Susan Elizabeth Rees
Chief, Division of Coverage, Reporting and Disclosure
Office of Regulations and Interpretations
- You indicated that in many cases HTA's member-employers will pay for HTA's services out of the employer's general assets, but that there may be circumstances where a member-employer wants its employee benefit plan to pay for certain HTA services. The Department has long taken the position that there is a class of discretionary activities which relate to the formation, rather than the management, of plans, so-called "settlor" functions, which include decisions relating to the establishment, design and termination of plans. Expenses incurred in connection with the performance of settlor functions would not be reasonable plan expenses as they would be incurred for the benefit of the employer and would involve services for which an employer could reasonably be expected to bear the cost in the normal course of its business or operations. You have not asked, and this letter expresses no opinion on, whether, and if so, under what circumstances, assets of an employee benefit plan could be used consistent with title I of ERISA, including the general fiduciary responsibility provisions of sections 403 and 404 of ERISA, to pay for HTA's services as a reasonable expenses of administering the plan.

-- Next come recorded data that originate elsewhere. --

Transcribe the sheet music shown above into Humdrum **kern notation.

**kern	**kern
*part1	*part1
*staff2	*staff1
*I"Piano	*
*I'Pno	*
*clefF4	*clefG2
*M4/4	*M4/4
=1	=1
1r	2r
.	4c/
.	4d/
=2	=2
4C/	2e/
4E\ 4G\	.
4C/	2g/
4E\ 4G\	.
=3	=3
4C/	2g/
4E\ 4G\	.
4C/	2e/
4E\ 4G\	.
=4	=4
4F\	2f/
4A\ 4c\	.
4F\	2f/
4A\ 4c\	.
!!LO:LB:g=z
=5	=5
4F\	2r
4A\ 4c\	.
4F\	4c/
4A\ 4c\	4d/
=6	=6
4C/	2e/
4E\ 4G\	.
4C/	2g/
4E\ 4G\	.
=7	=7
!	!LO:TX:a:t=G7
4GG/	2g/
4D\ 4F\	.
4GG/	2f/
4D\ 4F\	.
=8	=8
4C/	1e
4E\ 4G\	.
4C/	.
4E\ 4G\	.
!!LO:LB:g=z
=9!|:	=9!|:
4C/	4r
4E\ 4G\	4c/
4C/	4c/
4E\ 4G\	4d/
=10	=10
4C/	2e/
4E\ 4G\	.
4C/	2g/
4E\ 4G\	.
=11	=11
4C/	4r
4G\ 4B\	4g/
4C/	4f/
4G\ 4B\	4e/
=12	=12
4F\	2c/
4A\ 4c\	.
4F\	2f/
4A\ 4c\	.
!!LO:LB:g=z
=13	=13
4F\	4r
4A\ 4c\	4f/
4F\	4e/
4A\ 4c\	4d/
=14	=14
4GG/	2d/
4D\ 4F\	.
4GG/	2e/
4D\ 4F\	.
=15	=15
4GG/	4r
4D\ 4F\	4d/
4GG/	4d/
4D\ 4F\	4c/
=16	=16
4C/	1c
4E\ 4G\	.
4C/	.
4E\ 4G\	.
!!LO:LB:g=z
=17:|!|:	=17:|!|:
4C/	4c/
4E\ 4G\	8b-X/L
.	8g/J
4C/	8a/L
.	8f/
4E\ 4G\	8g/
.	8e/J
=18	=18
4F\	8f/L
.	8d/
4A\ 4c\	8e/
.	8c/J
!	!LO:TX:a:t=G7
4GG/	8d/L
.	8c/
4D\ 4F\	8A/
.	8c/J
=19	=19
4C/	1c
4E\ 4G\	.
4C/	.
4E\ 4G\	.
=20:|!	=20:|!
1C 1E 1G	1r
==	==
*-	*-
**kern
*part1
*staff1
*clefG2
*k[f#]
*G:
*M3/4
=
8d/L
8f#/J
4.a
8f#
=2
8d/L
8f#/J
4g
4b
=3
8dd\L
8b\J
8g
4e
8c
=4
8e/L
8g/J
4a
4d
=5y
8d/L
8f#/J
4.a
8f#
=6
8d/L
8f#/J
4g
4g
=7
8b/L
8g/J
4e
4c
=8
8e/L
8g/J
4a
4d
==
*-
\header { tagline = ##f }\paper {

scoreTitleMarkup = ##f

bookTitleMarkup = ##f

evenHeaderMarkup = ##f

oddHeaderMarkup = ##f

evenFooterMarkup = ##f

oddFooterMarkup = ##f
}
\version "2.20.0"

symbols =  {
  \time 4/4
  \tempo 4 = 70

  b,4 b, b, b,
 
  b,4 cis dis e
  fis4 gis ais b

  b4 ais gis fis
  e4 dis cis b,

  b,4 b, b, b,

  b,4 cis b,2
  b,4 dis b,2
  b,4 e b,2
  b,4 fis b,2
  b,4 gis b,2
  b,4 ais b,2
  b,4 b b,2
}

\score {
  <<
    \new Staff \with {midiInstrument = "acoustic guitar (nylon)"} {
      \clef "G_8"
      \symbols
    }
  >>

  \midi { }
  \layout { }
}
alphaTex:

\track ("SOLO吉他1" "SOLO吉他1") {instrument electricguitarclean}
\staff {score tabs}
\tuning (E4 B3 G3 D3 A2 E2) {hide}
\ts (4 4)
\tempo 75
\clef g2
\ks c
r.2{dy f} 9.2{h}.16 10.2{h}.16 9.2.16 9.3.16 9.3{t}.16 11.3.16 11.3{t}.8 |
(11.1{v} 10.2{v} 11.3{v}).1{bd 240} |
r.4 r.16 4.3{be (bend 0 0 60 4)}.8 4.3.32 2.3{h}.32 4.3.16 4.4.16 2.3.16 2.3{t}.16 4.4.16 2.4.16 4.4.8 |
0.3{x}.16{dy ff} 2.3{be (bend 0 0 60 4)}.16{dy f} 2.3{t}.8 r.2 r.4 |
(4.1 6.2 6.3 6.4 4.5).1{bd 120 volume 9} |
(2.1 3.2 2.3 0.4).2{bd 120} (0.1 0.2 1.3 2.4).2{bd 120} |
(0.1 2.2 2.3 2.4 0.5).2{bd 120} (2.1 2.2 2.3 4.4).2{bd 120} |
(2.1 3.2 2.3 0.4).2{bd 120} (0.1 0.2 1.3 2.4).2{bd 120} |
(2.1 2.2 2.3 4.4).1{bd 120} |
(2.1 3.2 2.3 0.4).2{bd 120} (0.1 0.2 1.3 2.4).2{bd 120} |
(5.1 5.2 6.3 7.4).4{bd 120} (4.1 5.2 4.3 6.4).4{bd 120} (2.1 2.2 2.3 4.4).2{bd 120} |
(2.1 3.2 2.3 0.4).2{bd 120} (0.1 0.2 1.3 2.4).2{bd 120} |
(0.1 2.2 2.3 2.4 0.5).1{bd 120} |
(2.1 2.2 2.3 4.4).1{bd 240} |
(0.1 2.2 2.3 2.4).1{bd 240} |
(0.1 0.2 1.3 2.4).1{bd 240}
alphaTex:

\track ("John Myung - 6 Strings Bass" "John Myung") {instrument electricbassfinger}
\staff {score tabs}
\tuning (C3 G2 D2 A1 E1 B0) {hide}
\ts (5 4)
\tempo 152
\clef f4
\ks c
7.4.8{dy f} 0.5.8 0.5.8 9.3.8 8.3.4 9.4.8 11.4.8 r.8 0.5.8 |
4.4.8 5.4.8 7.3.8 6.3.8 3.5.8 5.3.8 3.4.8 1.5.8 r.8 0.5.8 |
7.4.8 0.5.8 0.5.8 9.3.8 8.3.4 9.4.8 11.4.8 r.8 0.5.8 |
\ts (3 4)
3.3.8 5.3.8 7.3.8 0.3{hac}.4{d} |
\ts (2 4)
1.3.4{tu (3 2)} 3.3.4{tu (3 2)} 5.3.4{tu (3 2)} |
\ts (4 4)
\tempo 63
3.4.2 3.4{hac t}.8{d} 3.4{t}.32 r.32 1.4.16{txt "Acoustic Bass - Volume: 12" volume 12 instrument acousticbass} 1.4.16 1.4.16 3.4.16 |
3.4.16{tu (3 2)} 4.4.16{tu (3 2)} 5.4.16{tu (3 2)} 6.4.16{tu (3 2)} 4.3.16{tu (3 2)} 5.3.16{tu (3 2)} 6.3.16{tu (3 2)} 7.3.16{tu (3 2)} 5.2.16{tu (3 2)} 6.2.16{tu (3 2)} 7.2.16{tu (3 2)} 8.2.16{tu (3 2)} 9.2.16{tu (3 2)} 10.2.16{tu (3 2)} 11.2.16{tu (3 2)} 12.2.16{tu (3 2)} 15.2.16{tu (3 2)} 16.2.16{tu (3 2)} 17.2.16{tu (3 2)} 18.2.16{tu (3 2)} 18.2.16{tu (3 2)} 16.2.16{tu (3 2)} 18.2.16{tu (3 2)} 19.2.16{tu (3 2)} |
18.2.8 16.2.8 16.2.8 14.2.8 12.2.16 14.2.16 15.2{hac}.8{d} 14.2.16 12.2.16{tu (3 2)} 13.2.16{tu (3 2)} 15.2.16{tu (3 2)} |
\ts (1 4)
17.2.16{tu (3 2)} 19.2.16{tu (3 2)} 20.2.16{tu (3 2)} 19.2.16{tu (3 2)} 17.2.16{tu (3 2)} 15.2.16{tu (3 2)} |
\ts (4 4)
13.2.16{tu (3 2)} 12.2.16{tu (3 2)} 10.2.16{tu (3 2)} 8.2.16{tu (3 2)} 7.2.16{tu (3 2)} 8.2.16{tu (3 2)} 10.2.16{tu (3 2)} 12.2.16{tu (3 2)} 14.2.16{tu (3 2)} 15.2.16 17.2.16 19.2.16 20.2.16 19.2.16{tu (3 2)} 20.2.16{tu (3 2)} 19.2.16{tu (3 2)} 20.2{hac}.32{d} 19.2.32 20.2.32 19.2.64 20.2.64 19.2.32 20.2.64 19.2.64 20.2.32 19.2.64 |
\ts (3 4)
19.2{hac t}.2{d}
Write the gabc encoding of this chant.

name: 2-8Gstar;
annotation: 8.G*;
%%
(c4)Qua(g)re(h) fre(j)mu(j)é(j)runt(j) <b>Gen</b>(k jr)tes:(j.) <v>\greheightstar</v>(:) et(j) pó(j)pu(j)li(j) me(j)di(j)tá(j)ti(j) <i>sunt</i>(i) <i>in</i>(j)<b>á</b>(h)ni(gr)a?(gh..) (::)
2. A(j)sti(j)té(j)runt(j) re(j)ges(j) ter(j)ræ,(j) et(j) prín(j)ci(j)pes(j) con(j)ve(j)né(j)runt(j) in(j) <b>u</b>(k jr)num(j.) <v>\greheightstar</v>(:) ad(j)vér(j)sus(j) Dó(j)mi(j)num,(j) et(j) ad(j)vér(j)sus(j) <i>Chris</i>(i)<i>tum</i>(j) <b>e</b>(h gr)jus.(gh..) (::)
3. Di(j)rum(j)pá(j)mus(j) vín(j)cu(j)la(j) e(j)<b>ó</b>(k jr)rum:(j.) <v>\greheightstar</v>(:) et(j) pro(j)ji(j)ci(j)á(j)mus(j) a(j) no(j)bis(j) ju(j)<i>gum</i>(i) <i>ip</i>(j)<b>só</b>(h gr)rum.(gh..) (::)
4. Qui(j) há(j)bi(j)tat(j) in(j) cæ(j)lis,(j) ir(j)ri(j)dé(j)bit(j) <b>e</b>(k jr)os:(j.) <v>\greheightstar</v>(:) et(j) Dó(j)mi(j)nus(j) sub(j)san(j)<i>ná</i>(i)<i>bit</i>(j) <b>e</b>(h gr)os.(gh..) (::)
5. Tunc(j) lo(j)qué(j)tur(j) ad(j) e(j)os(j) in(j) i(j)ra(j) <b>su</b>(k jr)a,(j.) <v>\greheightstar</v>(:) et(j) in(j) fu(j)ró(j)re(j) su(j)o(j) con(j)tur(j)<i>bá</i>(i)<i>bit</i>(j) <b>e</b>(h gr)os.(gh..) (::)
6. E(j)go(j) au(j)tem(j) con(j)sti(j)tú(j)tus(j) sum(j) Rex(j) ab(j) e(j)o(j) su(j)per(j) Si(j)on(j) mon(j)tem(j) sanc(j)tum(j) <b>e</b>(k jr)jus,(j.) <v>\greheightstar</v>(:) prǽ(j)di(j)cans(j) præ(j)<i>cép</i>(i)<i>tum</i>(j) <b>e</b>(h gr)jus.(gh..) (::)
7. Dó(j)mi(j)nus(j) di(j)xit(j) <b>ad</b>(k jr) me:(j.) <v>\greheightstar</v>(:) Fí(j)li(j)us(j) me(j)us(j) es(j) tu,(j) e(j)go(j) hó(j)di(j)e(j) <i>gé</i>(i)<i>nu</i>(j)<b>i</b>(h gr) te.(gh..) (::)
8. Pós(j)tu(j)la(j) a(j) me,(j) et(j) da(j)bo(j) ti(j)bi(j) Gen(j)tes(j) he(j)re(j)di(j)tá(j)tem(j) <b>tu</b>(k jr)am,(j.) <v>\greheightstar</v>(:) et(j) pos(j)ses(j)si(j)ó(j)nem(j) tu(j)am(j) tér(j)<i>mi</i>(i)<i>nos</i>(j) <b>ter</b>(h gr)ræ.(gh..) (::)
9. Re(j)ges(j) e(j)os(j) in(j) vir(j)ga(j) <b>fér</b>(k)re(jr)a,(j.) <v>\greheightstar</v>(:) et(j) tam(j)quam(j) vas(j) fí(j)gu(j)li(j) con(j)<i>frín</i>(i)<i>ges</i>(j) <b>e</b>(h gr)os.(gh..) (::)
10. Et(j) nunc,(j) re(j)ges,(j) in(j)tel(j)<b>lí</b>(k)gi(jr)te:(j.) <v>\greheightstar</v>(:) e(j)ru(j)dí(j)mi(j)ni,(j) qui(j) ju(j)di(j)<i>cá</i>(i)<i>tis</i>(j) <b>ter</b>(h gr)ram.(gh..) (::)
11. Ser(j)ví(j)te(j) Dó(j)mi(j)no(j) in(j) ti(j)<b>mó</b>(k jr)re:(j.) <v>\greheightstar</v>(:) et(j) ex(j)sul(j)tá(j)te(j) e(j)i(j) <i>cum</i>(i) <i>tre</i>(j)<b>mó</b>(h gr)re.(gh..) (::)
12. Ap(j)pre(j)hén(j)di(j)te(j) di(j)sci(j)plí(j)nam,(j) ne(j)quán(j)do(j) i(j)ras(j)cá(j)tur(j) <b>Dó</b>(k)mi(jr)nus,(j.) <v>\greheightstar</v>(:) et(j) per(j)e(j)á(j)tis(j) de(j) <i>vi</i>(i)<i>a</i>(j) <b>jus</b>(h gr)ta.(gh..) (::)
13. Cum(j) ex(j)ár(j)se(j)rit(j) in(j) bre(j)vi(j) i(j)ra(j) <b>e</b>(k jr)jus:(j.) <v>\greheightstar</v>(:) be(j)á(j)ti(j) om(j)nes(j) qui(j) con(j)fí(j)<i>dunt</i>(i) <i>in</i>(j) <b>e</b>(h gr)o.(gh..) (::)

- You represent that HTA or HTA Coop Services Inc., may consider using the issuer licenses in the future in the event HTA decides to build its own proprietary networks. You further indicate that HTA and its affiliates do not now, or contemplate at this time, providing insurance brokerage services to HTA members. This letter should not be interpreted to address HTA's status as a MEWA if HTA began operating as an insurance issuer, or to address any issues arising in the event that HTA or an HTA affiliate in the future engages in insurance brokerage arrangements with HTA members.
- This letter does not address the ERISA status of any of the employee benefit plan(s) of HTA member-employers to which HTA provides services nor does it address compliance by those plans with Title I of ERISA (including its Health Insurance Portability and Accountability Act, COBRA continuation health coverage, and Affordable Care Act provisions) or any other provision of federal or state law. This letter also does not address any issues under the fiduciary provisions in Part 4 of Title I of ERISA that may arise in connection with services provided under the HTA program to member-employers or their separate employee benefit plans.